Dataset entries
************
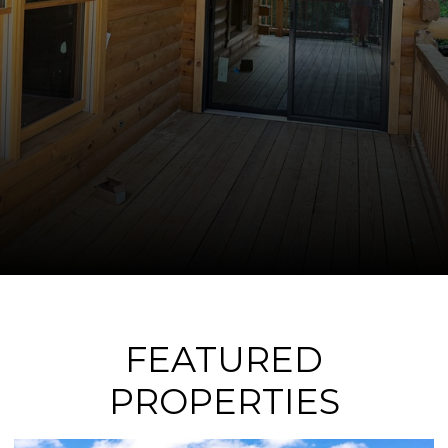
FEATURED
PROPERTIES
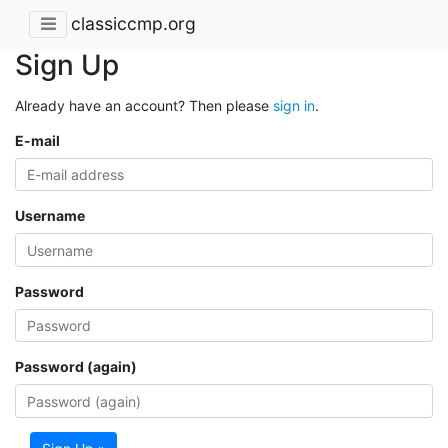
classiccmp.org
Sign Up
Already have an account? Then please
sign in
.
E-mail
Username
Password
Password (again)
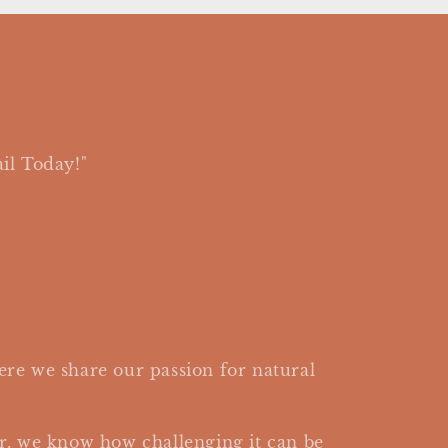
il Today!"
re we share our passion for natural
r, we know how challenging it can be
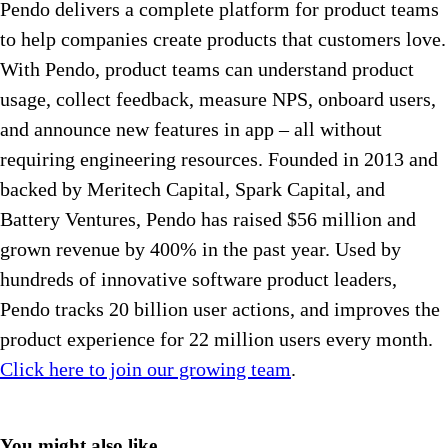
Pendo delivers a complete platform for product teams
to help companies create products that customers love.
With Pendo, product teams can understand product
usage, collect feedback, measure NPS, onboard users,
and announce new features in app – all without
requiring engineering resources. Founded in 2013 and
backed by Meritech Capital, Spark Capital, and
Battery Ventures, Pendo has raised $56 million and
grown revenue by 400% in the past year. Used by
hundreds of innovative software product leaders,
Pendo tracks 20 billion user actions, and improves the
product experience for 22 million users every month.
Click here to join our growing team
.
You might also like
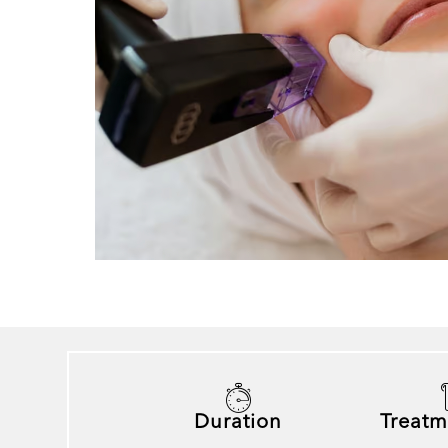
Duration
Treatm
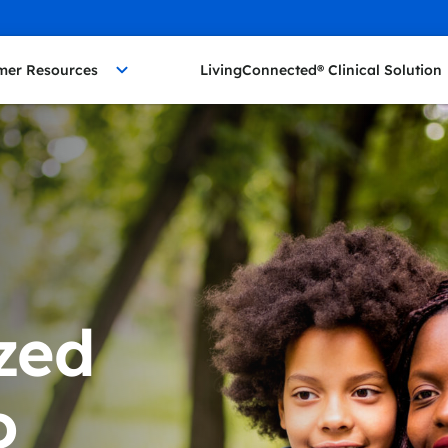
mer Resources
LivingConnected® Clinical Solution
zed
o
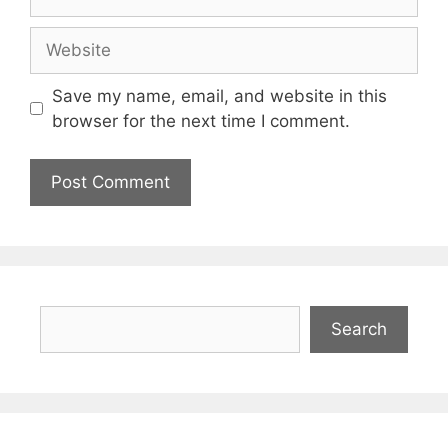
Website
Save my name, email, and website in this
browser for the next time I comment.
Search
Search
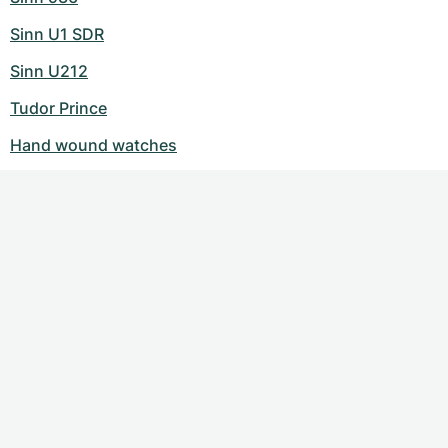
Sinn U1 SDR
Sinn U212
Tudor Prince
Hand wound watches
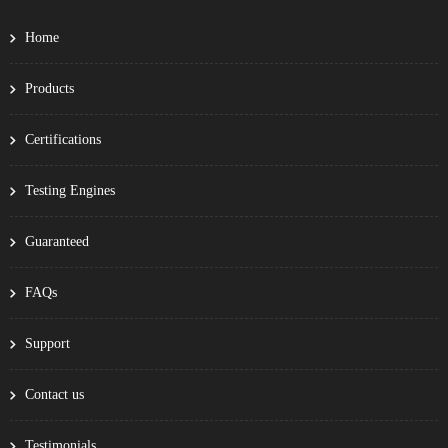
Home
Products
Certifications
Testing Engines
Guaranteed
FAQs
Support
Contact us
Testimonials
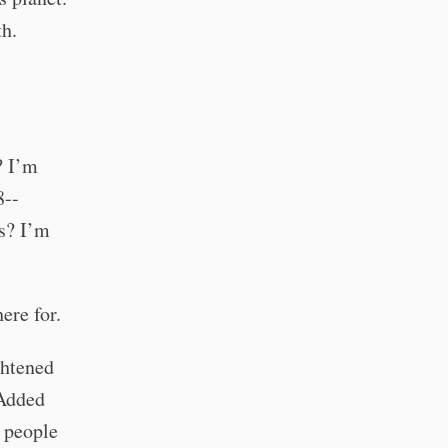
th.
? I’m
8--
ls? I’m
ere for.
ghtened
 Added
r people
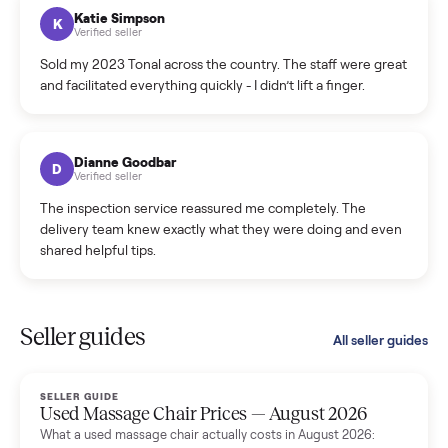
hiccup and kept me updated the whole time.
Katie Colpitts
K
Verified seller
Worry-free from start to finish. Pricing beat what I was
seeing on Facebook Marketplace, and I never had to deal
with a flaky buyer.
Kristen Lawton
K
Verified seller
I sold two items through Commonplace and both were
smooth. The drivers were professional and everything was
handled for me.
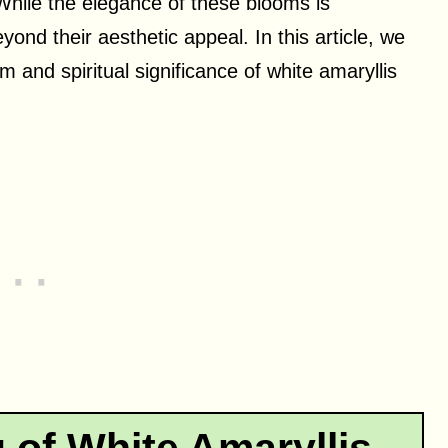
While the elegance of these blooms is
yond their aesthetic appeal. In this article, we
m and spiritual significance of white amaryllis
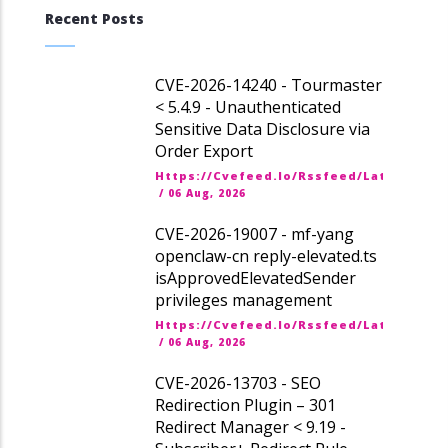
Recent Posts
CVE-2026-14240 - Tourmaster
< 5.4.9 - Unauthenticated
Sensitive Data Disclosure via
Order Export
Https://cvefeed.io/rssfeed/latest.ato
/
06 Aug, 2026
CVE-2026-19007 - mf-yang
openclaw-cn reply-elevated.ts
isApprovedElevatedSender
privileges management
Https://cvefeed.io/rssfeed/latest.ato
/
06 Aug, 2026
CVE-2026-13703 - SEO
Redirection Plugin – 301
Redirect Manager < 9.19 -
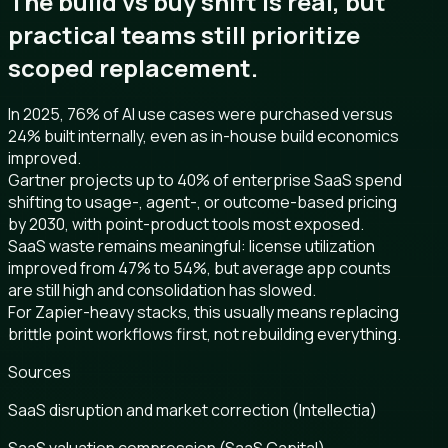
The build vs buy shift is real, but
practical teams still prioritize
scoped replacement.
In 2025, 76% of AI use cases were purchased versus
24% built internally, even as in-house build economics
improved.
Gartner projects up to 40% of enterprise SaaS spend
shifting to usage-, agent-, or outcome-based pricing
by 2030, with point-product tools most exposed.
SaaS waste remains meaningful: license utilization
improved from 47% to 54%, but average app counts
are still high and consolidation has slowed.
For Zapier-heavy stacks, this usually means replacing
brittle point workflows first, not rebuilding everything.
Sources
SaaS disruption and market correction (Intellectia)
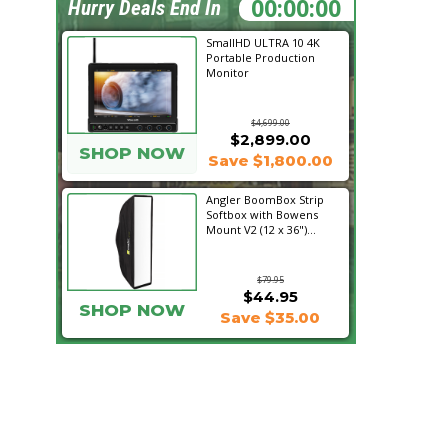
06:27:25
Hurry Deals End In
SmallHD ULTRA 10 4K
Portable Production
Monitor
$4,699.00
$2,899.00
SHOP NOW
Save $1,800.00
Angler BoomBox Strip
Softbox with Bowens
Mount V2 (12 x 36")...
$79.95
$44.95
SHOP NOW
Save $35.00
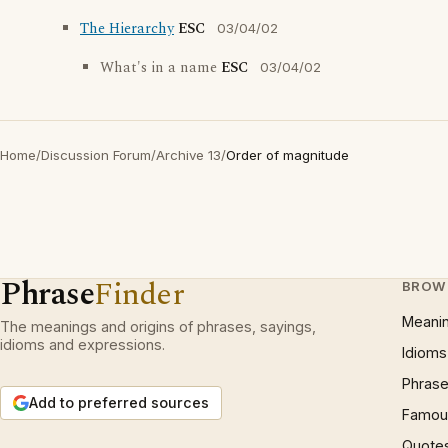
The Hierarchy
ESC
03/04/02
What's in a name
ESC
03/04/02
Home
/
Discussion Forum
/
Archive 13
/
Order of magnitude
Phrase
Finder
BROW
Meani
The meanings and origins of phrases, sayings,
idioms and expressions.
Idioms
Phrase
Add to preferred sources
Famous
Quote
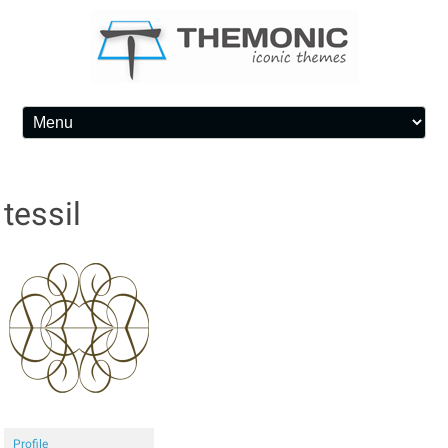
Skip to content
tessil
Profile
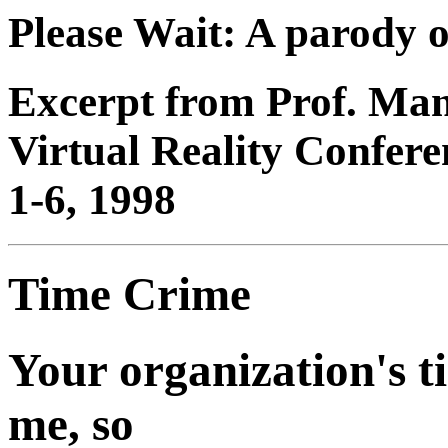
Please Wait: A parody of
Excerpt from Prof. Man
Virtual Reality Confere
1-6, 1998
Time Crime
Your organization's t
me, so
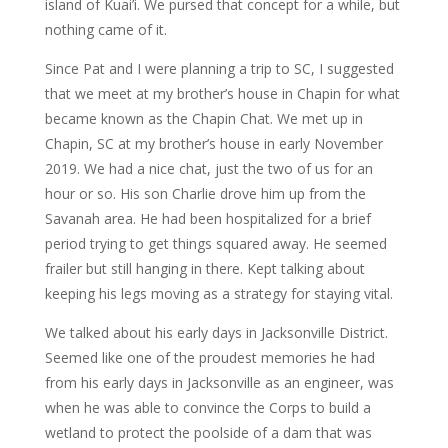
island of Kuai’i. We pursed that concept for a while, but
nothing came of it.
Since Pat and I were planning a trip to SC, I suggested
that we meet at my brother’s house in Chapin for what
became known as the Chapin Chat. We met up in
Chapin, SC at my brother’s house in early November
2019. We had a nice chat, just the two of us for an
hour or so. His son Charlie drove him up from the
Savanah area. He had been hospitalized for a brief
period trying to get things squared away. He seemed
frailer but still hanging in there. Kept talking about
keeping his legs moving as a strategy for staying vital.
We talked about his early days in Jacksonville District.
Seemed like one of the proudest memories he had
from his early days in Jacksonville as an engineer, was
when he was able to convince the Corps to build a
wetland to protect the poolside of a dam that was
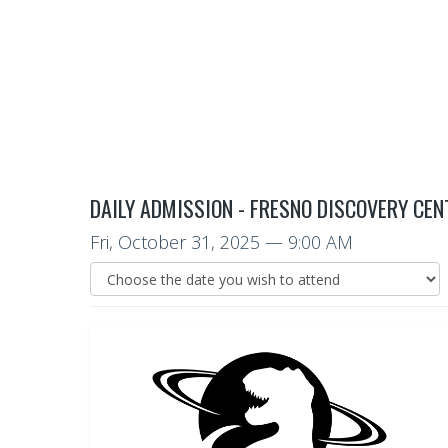
DAILY ADMISSION - FRESNO DISCOVERY CEN
Fri, October 31, 2025
— 9:00 AM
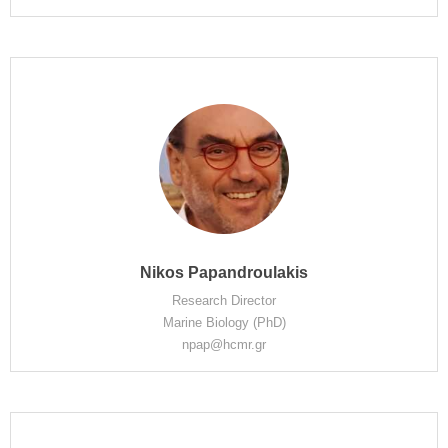
Nikos Papandroulakis
Research Director
Marine Biology (PhD)
npap@hcmr.gr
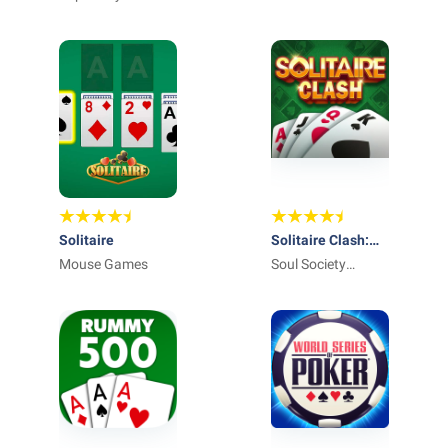
Solitaire
Solitaire Clash:
Mouse Games
Win Real Cash
Soul Society
Studios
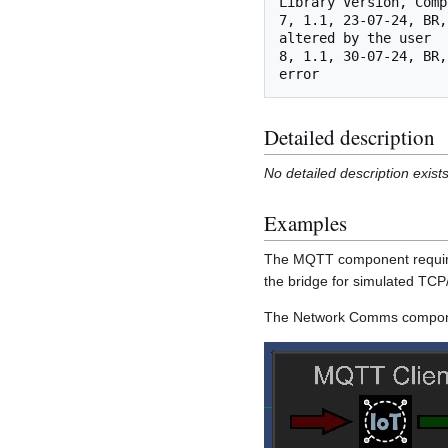
Library Version, Comp
7, 1.1, 23-07-24, BR,
altered by the user

8, 1.1, 30-07-24, BR,
Detailed description
No detailed description exist
Examples
The MQTT component require
the bridge for simulated TC
The Network Comms componen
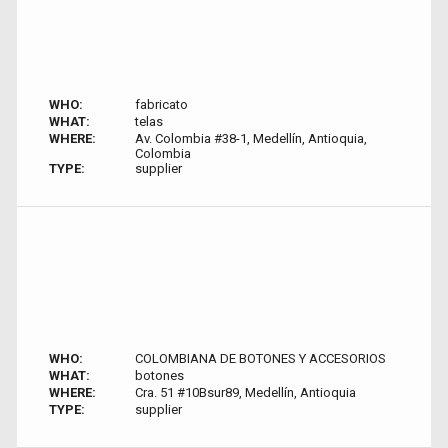
WHO:
fabricato
WHAT:
telas
WHERE:
Av. Colombia #38-1, Medellín, Antioquia,
Colombia
TYPE:
supplier
WHO:
COLOMBIANA DE BOTONES Y ACCESORIOS
WHAT:
botones
WHERE:
Cra. 51 #10Bsur89, Medellín, Antioquia
TYPE:
supplier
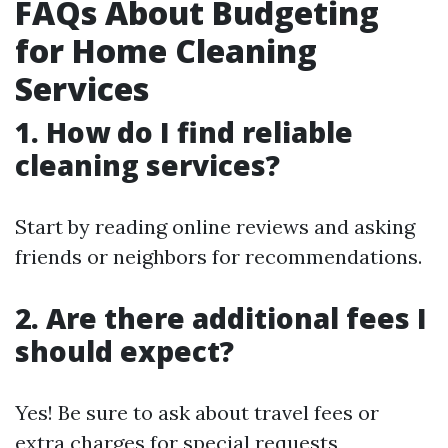
FAQs About Budgeting
for Home Cleaning
Services
1. How do I find reliable
cleaning services?
Start by reading online reviews and asking
friends or neighbors for recommendations.
2. Are there additional fees I
should expect?
Yes! Be sure to ask about travel fees or
extra charges for special requests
************
● **ASSIGNED TASK**
Since the pictures are not wanted, write out the rest of the data exactly as it reads.

● **EXERCISE ANSWER**
FEATURED
PROPERTIES
classiccmp.org
Sign Up
Already have an account? Then please
sign in
.
E-mail
Username
Password
Password (again)
il Today!"
re we share our passion for natural
r, we know how challenging it can be
Pendo delivers a complete platform for product teams
to help companies create products that customers love.
With Pendo, product teams can understand product
usage, collect feedback, measure NPS, onboard users,
and announce new features in app – all without
requiring engineering resources. Founded in 2013 and
backed by Meritech Capital, Spark Capital, and
Battery Ventures, Pendo has raised $56 million and
grown revenue by 400% in the past year. Used by
hundreds of innovative software product leaders,
Pendo tracks 20 billion user actions, and improves the
product experience for 22 million users every month.
Click here to join our growing team
.
You might also like
Duration
Treatm
mer Resources
LivingConnected® Clinical Solution
zed
o
Website
Save my name, email, and website in this
browser for the next time I comment.
Search
Search
Sinn U1 SDR
Sinn U212
Tudor Prince
Hand wound watches
Home
Products
Certifications
Testing Engines
Guaranteed
FAQs
Support
Contact us
Testimonials
th.
? I’m
8--
ls? I’m
ere for.
ghtened
 Added
r people
hiccup and kept me updated the whole time.
Katie Colpitts
K
Verified seller
Worry-free from start to finish. Pricing beat what I was
seeing on Facebook Marketplace, and I never had to deal
with a flaky buyer.
Kristen Lawton
K
Verified seller
I sold two items through Commonplace and both were
smooth. The drivers were professional and everything was
handled for me.
While the elegance of these blooms is
yond their aesthetic appeal. In this article, we
m and spiritual significance of white amaryllis
Recent Posts
CVE-2026-14240 - Tourmaster
< 5.4.9 - Unauthenticated
Sensitive Data Disclosure via
Order Export
Https://cvefeed.io/rssfeed/latest.ato
/
06 Aug, 2026
CVE-2026-19007 - mf-yang
openclaw-cn reply-elevated.ts
isApprovedElevatedSender
privileges management
Https://cvefeed.io/rssfeed/latest.ato
/
06 Aug, 2026
CVE-2026-13703 - SEO
Redirection Plugin – 301
Redirect Manager < 9.19 -
The build vs buy shift is real, but
practical teams still prioritize
scoped replacement.
In 2025, 76% of AI use cases were purchased versus
24% built internally, even as in-house build economics
improved.
Gartner projects up to 40% of enterprise SaaS spend
shifting to usage-, agent-, or outcome-based pricing
by 2030, with point-product tools most exposed.
SaaS waste remains meaningful: license utilization
improved from 47% to 54%, but average app counts
are still high and consolidation has slowed.
For Zapier-heavy stacks, this usually means replacing
brittle point workflows first, not rebuilding everything.
Sources
SaaS disruption and market correction (Intellectia)
06:27:25
Hurry Deals End In
SmallHD ULTRA 10 4K
Portable Production
Monitor
$4,699.00
$2,899.00
SHOP NOW
Save $1,800.00
Angler BoomBox Strip
Softbox with Bowens
Mount V2 (12 x 36")...
$79.95
$44.95
SHOP NOW
Save $35.00
The Hierarchy
ESC
03/04/02
What's in a name
ESC
03/04/02
Home
/
Discussion Forum
/
Archive 13
/
Order of magnitude
Phrase
Finder
BROW
Meani
The meanings and origins of phrases, sayings,
idioms and expressions.
Idioms
Phrase
Add to preferred sources
Famous
Quote
Skip to content
tessil
Profile
Please Wait: A parody of
Excerpt from Prof. Man
Virtual Reality Confere
1-6, 1998
Time Crime
Your organization's t
me, so
island of Kuai’i. We pursed that concept for a while, but
nothing came of it.
Since Pat and I were planning a trip to SC, I suggested
that we meet at my brother’s house in Chapin for what
became known as the Chapin Chat. We met up in
Chapin, SC at my brother’s house in early November
2019. We had a nice chat, just the two of us for an
hour or so. His son Charlie drove him up from the
Savanah area. He had been hospitalized for a brief
period trying to get things squared away. He seemed
frailer but still hanging in there. Kept talking about
keeping his legs moving as a strategy for staying vital.
We talked about his early days in Jacksonville District.
Seemed like one of the proudest memories he had
from his early days in Jacksonville as an engineer, was
when he was able to convince the Corps to build a
wetland to protect the poolside of a dam that was
DAILY ADMISSION - FRESNO DISCOVERY CEN
Fri, October 31, 2025
— 9:00 AM
Nikos Papandroulakis
Research Director
Marine Biology (PhD)
npap@hcmr.gr
Solitaire
Solitaire Clash:
Mouse Games
Win Real Cash
Soul Society
Studios
Library Version, Comp
7, 1.1, 23-07-24, BR,
altered by the user

8, 1.1, 30-07-24, BR,
Detailed description
No detailed description exist
Examples
The MQTT component require
the bridge for simulated TC
The Network Comms componen
WHO:
fabricato
WHAT:
telas
WHERE:
Av. Colombia #38-1, Medellín, Antioquia,
Colombia
TYPE:
supplier
WHO:
COLOMBIANA DE BOTONES Y ACCESORIOS
WHAT:
botones
WHERE:
Cra. 51 #10Bsur89, Medellín, Antioquia
TYPE:
supplier
FAQs About Budgeting
for Home Cleaning
Services
1. How do I find reliable
cleaning services?
Start by reading online reviews and asking
friends or neighbors for recommendations.
2. Are there additional fees I
should expect?
Yes! Be sure to ask about travel fees or
extra charges for special requests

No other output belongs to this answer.